The Pentagon, when quized recently by the BBC, still refused to reveal publicly what injuries Private Lynch suffered, beyond the claim that she has suffered amnesia. While the poor girl certainly deserves some privacy after her assuredly genuine ordeal, what worthwhile purpose is served by leaving her wounds ambiguous?

Dr Anmar Uday, who also worked at the hospital were Lynch was being treated claimed “We were surprised. Why do this? There was no military, there were no soldiers in the hospital. It was like a Hollywood film. They cried ‘go, go, go’, with guns and blanks without bullets, blanks and the sound of explosions. They made a show for the American attack on the hospital – action movies like Sylvester Stallone or Jackie Chan.”

Maybe all the world IS a stage.

Jerry Bruckheimer, who frequently collaborates with the Pentagon, is probably quite upset that his latest war story failed to win any awards at Cannes. NBC is currently fast-tracking a TV movie to be released by the end of this coming year, though their remake is unlikely to be able to match the budget of the Bush original.

I’ll end this train of thought with a little more of the bard. As the chorus did entreat the audience, in the prologue to Henry V, to view and interpret the scenes before them according to the desires of the performers, and the spirit of the story, it has found its modern echo in the chorus of editors, anchormen, and politicians who expect us to take their version of the truth as absolute.

” O for a Muse of fire, that would ascend
The brightest heaven of invention,
A kingdom for a stage, princes to act,
And monarchs to behold the swelling scene!
Then should the warlike Harry, like himself,
Assume the port of Mars; and at his heels,
Leash’d in like hounds, should famine, sword, and fire,
Crouch for employment.
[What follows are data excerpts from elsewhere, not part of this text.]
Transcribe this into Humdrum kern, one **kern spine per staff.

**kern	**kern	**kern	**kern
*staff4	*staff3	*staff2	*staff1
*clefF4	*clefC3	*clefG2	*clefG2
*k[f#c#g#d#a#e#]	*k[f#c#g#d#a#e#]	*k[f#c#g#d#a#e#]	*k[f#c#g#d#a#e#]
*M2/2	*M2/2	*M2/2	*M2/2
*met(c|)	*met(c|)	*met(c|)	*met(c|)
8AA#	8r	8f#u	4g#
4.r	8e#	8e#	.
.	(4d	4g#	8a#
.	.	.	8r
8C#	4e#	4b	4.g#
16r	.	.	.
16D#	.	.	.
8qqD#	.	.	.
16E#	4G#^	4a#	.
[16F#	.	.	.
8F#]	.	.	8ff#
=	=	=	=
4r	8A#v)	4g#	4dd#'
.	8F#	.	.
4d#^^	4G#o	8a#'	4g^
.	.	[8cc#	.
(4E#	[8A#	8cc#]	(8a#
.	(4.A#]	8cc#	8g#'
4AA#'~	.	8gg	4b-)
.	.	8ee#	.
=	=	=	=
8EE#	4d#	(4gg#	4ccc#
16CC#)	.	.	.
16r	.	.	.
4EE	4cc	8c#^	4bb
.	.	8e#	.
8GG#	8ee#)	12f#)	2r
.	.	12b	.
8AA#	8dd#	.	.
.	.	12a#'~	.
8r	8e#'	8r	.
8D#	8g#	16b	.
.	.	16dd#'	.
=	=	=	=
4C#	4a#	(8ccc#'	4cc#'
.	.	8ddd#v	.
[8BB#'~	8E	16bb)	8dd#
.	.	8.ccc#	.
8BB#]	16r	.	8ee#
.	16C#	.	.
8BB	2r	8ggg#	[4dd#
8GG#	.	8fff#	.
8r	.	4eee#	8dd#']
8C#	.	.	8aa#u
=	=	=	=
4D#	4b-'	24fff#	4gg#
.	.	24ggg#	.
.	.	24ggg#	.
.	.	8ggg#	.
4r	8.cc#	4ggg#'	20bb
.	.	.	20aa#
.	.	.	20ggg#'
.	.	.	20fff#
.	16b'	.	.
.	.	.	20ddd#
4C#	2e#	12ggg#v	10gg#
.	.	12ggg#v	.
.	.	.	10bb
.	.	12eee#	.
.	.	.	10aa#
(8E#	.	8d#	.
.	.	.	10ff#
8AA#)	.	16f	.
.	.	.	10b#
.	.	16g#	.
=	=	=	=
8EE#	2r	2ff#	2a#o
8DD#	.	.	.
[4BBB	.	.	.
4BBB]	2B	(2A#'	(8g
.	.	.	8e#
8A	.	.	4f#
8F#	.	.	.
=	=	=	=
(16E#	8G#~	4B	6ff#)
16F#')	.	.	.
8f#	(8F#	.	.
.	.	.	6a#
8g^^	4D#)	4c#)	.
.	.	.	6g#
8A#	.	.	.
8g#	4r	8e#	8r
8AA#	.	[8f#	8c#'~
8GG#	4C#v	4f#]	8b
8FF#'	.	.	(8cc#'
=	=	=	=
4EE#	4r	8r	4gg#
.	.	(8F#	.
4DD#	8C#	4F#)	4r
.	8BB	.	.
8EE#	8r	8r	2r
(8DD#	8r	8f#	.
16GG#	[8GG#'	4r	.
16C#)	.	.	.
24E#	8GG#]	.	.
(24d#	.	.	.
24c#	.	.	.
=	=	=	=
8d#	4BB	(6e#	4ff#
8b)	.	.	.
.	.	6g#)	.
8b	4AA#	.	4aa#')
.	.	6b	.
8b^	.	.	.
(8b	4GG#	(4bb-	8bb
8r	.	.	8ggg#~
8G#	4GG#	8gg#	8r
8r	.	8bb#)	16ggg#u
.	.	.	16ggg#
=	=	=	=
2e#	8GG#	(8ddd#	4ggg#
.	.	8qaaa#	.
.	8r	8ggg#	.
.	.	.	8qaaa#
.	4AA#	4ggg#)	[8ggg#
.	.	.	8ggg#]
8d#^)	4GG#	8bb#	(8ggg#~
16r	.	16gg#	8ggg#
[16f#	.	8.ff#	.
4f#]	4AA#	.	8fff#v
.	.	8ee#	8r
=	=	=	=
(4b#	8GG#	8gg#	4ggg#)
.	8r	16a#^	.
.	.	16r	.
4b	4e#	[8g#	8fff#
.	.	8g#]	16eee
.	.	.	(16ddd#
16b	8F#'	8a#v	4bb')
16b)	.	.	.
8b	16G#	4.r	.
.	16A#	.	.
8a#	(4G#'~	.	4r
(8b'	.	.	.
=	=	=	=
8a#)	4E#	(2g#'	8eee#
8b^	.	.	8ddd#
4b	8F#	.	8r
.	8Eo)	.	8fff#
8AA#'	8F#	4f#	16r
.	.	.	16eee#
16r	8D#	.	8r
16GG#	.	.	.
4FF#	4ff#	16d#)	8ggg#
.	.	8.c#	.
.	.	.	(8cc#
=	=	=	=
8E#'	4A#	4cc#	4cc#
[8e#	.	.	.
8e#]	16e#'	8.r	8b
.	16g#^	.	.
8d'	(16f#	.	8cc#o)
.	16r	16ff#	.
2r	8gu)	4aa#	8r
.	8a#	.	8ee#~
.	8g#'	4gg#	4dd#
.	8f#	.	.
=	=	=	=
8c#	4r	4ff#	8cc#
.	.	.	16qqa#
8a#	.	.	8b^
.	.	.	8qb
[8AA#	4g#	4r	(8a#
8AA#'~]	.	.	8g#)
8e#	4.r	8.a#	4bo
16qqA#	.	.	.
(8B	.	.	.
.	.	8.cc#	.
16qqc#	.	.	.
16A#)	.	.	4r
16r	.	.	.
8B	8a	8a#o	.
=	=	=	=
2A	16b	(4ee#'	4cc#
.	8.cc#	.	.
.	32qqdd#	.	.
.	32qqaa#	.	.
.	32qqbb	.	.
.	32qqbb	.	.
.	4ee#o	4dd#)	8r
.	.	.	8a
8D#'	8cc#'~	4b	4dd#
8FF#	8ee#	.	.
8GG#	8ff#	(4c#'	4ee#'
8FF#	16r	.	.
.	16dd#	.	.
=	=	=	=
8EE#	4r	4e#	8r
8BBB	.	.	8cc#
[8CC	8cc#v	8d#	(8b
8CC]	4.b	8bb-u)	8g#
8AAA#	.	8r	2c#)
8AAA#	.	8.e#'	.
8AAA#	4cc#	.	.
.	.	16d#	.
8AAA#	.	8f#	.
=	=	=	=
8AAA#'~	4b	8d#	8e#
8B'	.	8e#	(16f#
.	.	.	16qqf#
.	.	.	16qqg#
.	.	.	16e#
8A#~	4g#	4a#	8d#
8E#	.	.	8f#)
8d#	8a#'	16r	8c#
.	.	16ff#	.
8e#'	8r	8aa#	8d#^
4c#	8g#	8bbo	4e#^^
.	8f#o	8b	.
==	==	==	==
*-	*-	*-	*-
But pardon, gentles all,
The flat unraised spirits that hath dar’d
On this unworthy scaffold to bring forth
So great an object. Can this cockpit hold
The vasty fields of France? Or may we cram
Within this wooden O the very casques
That did affright the air at Agincourt?
O, pardon! since a crooked figure may
Attest in little place a million;
And let us, ciphers to this great accompt,
On your imaginary forces work.
Suppose within the girdle of these walls
Are now confin’d two mighty monarchies,
Whose high upreared and abutting fronts
The perilous narrow ocean parts asunder.
Piece out our imperfections with your thoughts:
Into a thousand parts divide one man,
And make imaginary puissance;
Think, when we talk of horses, that you see them
Printing their proud hoofs i’ th’ receiving earth;
For ’tis your thoughts that now must deck our kings,
Carry them here and there, jumping o’er times,
Turning th’ accomplishment of many years
Into an hour-glass; for the which supply,
Admit me Chorus to this history;
Who prologue-like, your humble patience pray
Gently to hear, kindly to judge, our play.”